(Collected data)
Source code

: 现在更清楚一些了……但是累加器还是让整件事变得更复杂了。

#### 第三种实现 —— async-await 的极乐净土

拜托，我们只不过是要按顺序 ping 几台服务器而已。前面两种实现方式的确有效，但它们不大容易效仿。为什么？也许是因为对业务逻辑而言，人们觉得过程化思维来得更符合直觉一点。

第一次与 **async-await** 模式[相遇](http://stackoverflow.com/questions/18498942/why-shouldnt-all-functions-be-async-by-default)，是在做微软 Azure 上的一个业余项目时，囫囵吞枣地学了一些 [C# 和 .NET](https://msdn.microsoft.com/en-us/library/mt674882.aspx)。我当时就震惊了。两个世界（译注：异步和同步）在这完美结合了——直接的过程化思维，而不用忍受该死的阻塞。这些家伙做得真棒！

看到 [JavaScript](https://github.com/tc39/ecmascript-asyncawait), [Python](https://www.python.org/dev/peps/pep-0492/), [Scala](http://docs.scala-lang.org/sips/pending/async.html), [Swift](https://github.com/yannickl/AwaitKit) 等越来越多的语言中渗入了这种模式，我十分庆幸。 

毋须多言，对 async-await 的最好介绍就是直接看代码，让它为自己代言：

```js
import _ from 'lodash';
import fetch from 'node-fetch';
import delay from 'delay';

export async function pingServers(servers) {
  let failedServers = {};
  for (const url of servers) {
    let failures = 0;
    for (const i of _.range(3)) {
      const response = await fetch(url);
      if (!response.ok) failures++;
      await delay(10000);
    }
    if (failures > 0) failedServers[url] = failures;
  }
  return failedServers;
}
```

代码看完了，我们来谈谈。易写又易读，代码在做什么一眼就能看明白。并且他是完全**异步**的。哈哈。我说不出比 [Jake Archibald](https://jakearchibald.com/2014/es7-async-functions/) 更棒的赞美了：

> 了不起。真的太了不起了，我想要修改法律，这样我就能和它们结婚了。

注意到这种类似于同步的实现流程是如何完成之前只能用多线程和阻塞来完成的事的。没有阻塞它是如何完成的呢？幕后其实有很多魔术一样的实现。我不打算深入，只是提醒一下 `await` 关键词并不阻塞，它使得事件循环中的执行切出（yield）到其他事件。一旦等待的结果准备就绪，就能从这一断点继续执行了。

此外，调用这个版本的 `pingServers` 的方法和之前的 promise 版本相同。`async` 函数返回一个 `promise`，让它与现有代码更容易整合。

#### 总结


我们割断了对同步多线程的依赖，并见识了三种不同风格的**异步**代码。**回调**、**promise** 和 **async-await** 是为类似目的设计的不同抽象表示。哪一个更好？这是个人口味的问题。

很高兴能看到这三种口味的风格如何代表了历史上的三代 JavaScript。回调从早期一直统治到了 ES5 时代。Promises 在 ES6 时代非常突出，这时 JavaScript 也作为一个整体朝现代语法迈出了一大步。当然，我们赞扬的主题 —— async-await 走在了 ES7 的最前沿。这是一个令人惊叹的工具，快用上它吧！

Work instructions: Search the entries for the word "failedServers" and show every line that has it.

Answer for this exercise:
  let failedServers = {};
    if (failures > 0) failedServers[url] = failures;
  return failedServers;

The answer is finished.